Ti dirò, a me capita questa cosa qua, per quanto sia un Leone quindi egocentrico e tutto quanto, io quando esco di casa mi dimentico, è una cosa strana da spiegare, però mi dimentico che sono famoso, che sono conosciuto e che la gente può osservarmi, quindi mi capita sempre che magari sono sul treno, sulla metro, camminando per strada, la gente mi guarda e io penso, ma cosa gli ho fatto, perché mi guarda male e poi vengono da me e dicono, Tommy, grazie per quello che stai facendo e soprattutto ultimamente la sento spessissimo questa frase, grazie per quello che stai facendo. Questa è la cosa che più mi soddisfa in assoluto, perché purtroppo quando io ero piccolo non c’era nessuno che avesse una piattaforma che potesse farsi sentire, non c’erano musicisti afro con il mio aspetto in televisione, in giro, sui social, quindi sapere che per un ragazzo di 16 anni ci sono io e c’è un’altra schiera di altri ragazzi afro-italiani che fanno la loro musica, ci sono i tiktoker, gli youtuber e tutto quanto, è una cosa che mi soddisfa, che mi fa piacere e mi fa piacere essere stato uno dei pionieri di questo mondo qua.

C’è un sogno che non hai ancora realizzato, che vuoi assolutamente portare a termine nei prossimi anni?

Sì, quello che ho fatto nel mondo della musica, che comunque mi sono fatto sentire, è uscito un mio progetto con una major e da lì sono usciti un’infinità di altri progetti, quello che ho fatto con la musica lo voglio fare anche nel cinema. Spero che un giorno sia normalizzato che ci siano film, serie televisive che raccontano la nostra realtà però fuori dai cliché tipici italiani, la nostra vera vita, la nostra vera community.

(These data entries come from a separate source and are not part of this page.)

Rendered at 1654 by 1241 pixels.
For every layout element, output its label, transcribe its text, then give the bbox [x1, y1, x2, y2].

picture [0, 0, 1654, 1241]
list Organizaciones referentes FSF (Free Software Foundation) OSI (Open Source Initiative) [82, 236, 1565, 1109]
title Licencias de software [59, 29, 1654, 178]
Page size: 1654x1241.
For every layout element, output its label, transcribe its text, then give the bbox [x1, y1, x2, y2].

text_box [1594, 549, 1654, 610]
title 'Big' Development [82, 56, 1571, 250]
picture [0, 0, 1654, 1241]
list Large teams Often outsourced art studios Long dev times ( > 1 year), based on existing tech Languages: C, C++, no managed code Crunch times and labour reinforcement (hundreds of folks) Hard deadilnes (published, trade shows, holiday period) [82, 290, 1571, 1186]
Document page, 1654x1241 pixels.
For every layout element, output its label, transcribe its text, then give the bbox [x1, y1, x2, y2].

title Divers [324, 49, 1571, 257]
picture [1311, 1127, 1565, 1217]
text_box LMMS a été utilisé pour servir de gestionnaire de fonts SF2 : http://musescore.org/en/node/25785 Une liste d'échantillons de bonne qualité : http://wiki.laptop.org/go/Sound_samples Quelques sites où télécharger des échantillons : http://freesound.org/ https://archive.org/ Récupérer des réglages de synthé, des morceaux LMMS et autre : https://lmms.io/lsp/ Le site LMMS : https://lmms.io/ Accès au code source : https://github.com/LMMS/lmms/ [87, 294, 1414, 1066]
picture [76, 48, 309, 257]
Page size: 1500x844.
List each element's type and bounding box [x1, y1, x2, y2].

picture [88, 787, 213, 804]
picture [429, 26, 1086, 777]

Io vivo in un mondo in cui ci sono mille persone piene di talento, videomaker, fotografi, artisti, ballerini, tutto quanto e veniamo da tutte le parti del mondo e viviamo per me un’Italia che è il futuro, però l’Italia non la conosce questa realtà, io spero di raccontarla.

Ballerino ballando con le stelle o giudice in un talent? X-Factor, Amici?

Sicuramente ballerino no, ballerino mai, per quanto si dica avete il ritmo nel sangue non è il mio caso, però giudice ad un talent posso immaginarmici, ma più che l’idea di essere in un talent e essere giudice, in realtà a me piace l’idea di aiutare le altre persone a realizzarsi, è proprio una cosa che mi aggrada, che mi fa sentire soddisfatto.

Quindi coach ad Amici?

Più una cosa del genere, coach è una persona che è di supporto, però ci tengo a dire uno di quei veri coach, perché io ho tanti amici che sono andati in talent e magari in televisione il mentore, la celebrità di turno era lì che diceva no, lavoriamo insieme bla bla bla e poi quando è finito il talent addio chi si è visto si è visto, è una cosa che mi ha sempre rattristato.

A chi si sente fuori posto cosa direbbe oggi Tommy Kuty?

Trova la tua Community, ognuno di noi ha una community là fuori da trovare, trova la tua community, questa è la mia risposta.

Perché vale la pena ascoltare il tuo brano? Lancia tu in prima persona a chi ci guarda.

In questo mondo di pazzi, razzisti, persone con la mente chiusa, è giusto celebrare la bellezza della diversità nel mondo. Ascolta Cittadino del Mondo, Tommy Kuti featuring Davide Shorty.